Second, to the extent that a deeper historical analysis may be required, Massachusetts has not and cannot point to any “relevantly similar” historical analogue that would justify the Handgun Ban as consistent with this Nation’s tradition of firearms regulations.

Additionally, the Supreme Court has repeatedly made clear that the right to obtain and possess other weapons or exercise self-defense through other means is no answer to a ban on the possession of common arms. So, the availability of the handguns that Massachusetts happens to approve cannot justify its ban on handguns commonly owned and used across the country.

While Plaintiffs’ Complaint makes out a strong case against the Handgun Ban, the reality is, they need only state a plausible case for relief at this early stage of the litigation, and they have surely done so.

— Firearms Policy Coalition brief in Granata v. Healey

20 COMMENTS

  1. Be prepared to ride this for the long haul, FPC. CA’s own handgun roster has been in force since 2013. But wait!…if a LEO sells you his “off roster” gun, it’s suddenly safe for you to own. Or if someone moves from out of state into CA and brings an “off roster”, it’s okay. Or if one of your family relatives who lives outside CA sells/transfers it to you, it’s okay. They’re all magically safe. But a retailer FFL cannot, because science, logic, and gremlins.

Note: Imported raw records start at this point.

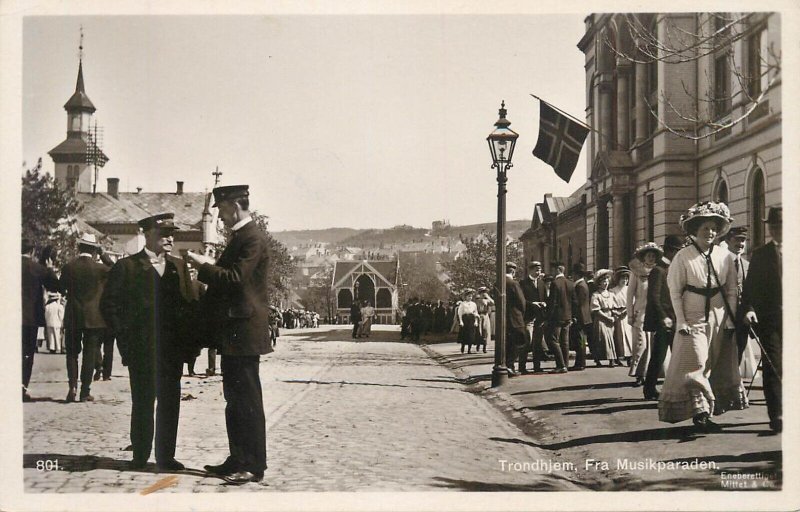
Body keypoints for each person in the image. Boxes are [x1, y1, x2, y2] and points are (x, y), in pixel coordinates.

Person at [187, 185, 271, 484]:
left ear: (235, 206)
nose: (220, 218)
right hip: (235, 330)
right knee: (234, 399)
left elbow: (235, 279)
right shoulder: (242, 237)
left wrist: (204, 267)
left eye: (221, 210)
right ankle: (237, 458)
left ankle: (253, 464)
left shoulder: (252, 238)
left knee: (247, 399)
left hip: (244, 330)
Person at [101, 213, 196, 470]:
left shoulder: (178, 266)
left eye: (172, 234)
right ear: (147, 234)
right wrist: (125, 341)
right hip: (141, 349)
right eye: (163, 233)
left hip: (171, 351)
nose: (169, 238)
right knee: (142, 401)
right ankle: (140, 455)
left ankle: (166, 456)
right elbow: (109, 307)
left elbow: (188, 306)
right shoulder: (127, 267)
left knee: (170, 403)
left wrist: (189, 348)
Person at [658, 201, 747, 432]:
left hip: (718, 313)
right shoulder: (683, 257)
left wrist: (730, 318)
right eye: (705, 228)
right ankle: (699, 412)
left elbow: (730, 289)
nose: (710, 232)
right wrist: (681, 321)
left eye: (713, 228)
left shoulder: (724, 255)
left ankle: (709, 408)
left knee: (713, 361)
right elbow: (675, 292)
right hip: (692, 314)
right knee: (695, 360)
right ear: (695, 230)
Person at [740, 206, 782, 433]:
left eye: (782, 226)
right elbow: (750, 288)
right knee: (773, 365)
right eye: (774, 226)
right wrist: (748, 309)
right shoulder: (761, 254)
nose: (778, 230)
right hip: (770, 320)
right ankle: (777, 415)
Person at [60, 233, 110, 402]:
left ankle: (72, 387)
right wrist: (103, 254)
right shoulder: (100, 269)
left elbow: (61, 288)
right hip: (94, 317)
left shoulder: (68, 267)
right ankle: (84, 391)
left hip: (73, 315)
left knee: (72, 353)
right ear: (94, 249)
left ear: (79, 247)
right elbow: (117, 270)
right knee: (90, 354)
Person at [642, 235, 683, 400]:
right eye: (678, 251)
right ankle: (651, 389)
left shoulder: (672, 268)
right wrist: (663, 318)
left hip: (673, 318)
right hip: (665, 320)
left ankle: (652, 388)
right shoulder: (659, 270)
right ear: (671, 251)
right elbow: (654, 297)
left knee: (669, 354)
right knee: (661, 355)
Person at [22, 239, 60, 401]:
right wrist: (50, 267)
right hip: (29, 318)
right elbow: (55, 286)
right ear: (32, 252)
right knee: (27, 354)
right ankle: (21, 387)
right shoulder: (37, 269)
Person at [627, 244, 657, 385]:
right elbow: (630, 294)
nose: (651, 258)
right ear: (643, 257)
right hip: (640, 311)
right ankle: (639, 374)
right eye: (648, 255)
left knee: (653, 344)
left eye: (653, 256)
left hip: (654, 312)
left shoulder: (658, 271)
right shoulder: (636, 272)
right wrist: (630, 314)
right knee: (641, 344)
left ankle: (651, 374)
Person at [723, 227, 752, 366]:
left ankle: (735, 383)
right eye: (737, 240)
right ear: (728, 240)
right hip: (723, 317)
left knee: (739, 350)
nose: (740, 244)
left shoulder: (747, 265)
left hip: (742, 318)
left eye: (743, 240)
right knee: (723, 353)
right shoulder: (720, 262)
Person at [519, 261, 548, 372]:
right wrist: (532, 304)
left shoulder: (541, 283)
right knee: (527, 341)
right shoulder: (523, 283)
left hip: (539, 317)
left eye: (539, 269)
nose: (538, 272)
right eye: (536, 270)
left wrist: (544, 303)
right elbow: (521, 300)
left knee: (538, 342)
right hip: (528, 317)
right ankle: (522, 367)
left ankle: (537, 366)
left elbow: (545, 297)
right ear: (530, 270)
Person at [545, 264, 574, 373]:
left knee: (553, 340)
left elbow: (553, 302)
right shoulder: (570, 283)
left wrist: (548, 317)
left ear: (557, 270)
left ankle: (561, 365)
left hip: (557, 317)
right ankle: (565, 364)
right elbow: (573, 301)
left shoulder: (555, 284)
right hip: (567, 316)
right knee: (565, 341)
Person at [590, 269, 618, 367]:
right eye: (603, 281)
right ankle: (598, 359)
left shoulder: (611, 294)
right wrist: (606, 317)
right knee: (602, 338)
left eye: (607, 281)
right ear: (599, 283)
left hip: (610, 317)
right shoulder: (596, 295)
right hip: (601, 318)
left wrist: (614, 315)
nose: (606, 283)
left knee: (611, 338)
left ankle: (612, 359)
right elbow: (596, 310)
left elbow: (614, 307)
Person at [609, 266, 632, 366]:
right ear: (618, 279)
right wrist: (616, 312)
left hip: (627, 314)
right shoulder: (613, 291)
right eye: (623, 278)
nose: (625, 281)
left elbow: (632, 302)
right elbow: (610, 303)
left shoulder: (629, 290)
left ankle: (630, 357)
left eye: (626, 279)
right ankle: (619, 356)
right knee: (618, 336)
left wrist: (626, 311)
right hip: (617, 315)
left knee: (629, 336)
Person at [570, 264, 591, 371]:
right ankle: (581, 362)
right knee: (581, 340)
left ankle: (580, 363)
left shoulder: (580, 286)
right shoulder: (583, 284)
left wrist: (575, 316)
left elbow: (579, 304)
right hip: (585, 317)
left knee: (580, 340)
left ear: (577, 274)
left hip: (580, 317)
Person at [456, 289, 479, 354]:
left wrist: (476, 321)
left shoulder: (474, 304)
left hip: (472, 319)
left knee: (471, 335)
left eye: (471, 296)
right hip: (465, 319)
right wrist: (461, 321)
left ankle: (469, 349)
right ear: (465, 297)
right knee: (464, 334)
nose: (470, 297)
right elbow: (459, 313)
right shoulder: (463, 304)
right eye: (468, 296)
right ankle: (463, 346)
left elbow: (475, 312)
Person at [474, 287, 494, 354]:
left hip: (485, 316)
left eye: (485, 292)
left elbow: (493, 303)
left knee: (485, 331)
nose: (483, 293)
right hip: (479, 316)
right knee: (479, 331)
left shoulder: (487, 300)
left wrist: (488, 297)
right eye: (482, 292)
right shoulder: (477, 300)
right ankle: (478, 345)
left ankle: (484, 347)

    I’m honestly surprised CA’s version has lasted this long and hasn’t been ousted long ago.

      • Lot of movement in the courts and mostly a waiting game on the states running out of appeals stays and excuses to delay. Took me the better part of a decade just to own a pistol with our permit system. I wonder if it will take as long to carry in NYC.

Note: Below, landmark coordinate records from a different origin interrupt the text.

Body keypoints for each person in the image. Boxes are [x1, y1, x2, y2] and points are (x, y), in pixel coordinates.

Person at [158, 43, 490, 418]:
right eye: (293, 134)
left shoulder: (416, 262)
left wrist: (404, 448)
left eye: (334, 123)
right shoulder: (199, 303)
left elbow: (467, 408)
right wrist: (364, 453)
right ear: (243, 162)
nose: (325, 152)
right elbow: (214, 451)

      • Been here all my life and a lawyer/FFL for decades. I can’t sell you a new retail Glock for $550 but I can sell you a used, cop turn-in for $750. The AG created this list under the guise of “consumer protection”, so she mandated certain metallurgy, a drop test, manual safety, loaded chamber indicator, minimum trigger weight, etc. It’s just to keep affordable autos out of the hands of poor people.

        • Post Bruin I am very happy your state is in our Circuit court. We have so many variations of nonsense to make unconstitutional together and they are different enough that our respective legislatures will have fits trying to get creative.

        • Correction as coffee kicks in that is CT………….well at least you and VT can get that mag cap thrown out together.

        • ………..ok might be a back to bed kind of day well RI I guess and no idea what they have going on.

  2. I had the great displeasure of residing in MA for a year as a result of a great job opportunity. As soon as my lease was expired, I seized the opportunity to purchase a home in NH. The gun laws are asinine, the wait period to obtain a permit to legally possess my own personal property was out of the realm of reasonable, and the state’s continued resistance to firearms ownership is beyond comprehension. F MA.

    • Which computer company did you work for? Lets say I did a few trips to Hopkington and Franklin back in the day.

      • I’ve spent summers in Franklin, at my grandfather’s family home on the 300 block of Lincoln Street…

    • Organized crime and ludicrous gun control go hand in hand…

      An armed citizenry is not what you want if your business is extortion, intimidation and corruption.

  3. Downunder we have an approved list of firearms for “Category C and D” license. Most of the D class self-loading firearms are way long out of production such as the Ruger .44mag carbine.

    • The only Aussie gun owner I ever met attempted to explain what is legal there and I vaguely remember that lever action shotguns were borderline assault weapons but easier to get than pump actions let alone any kind of pistol. A lot of beer was involved so I know I would need a refresher on that set of madness as it even made New York City sound easy.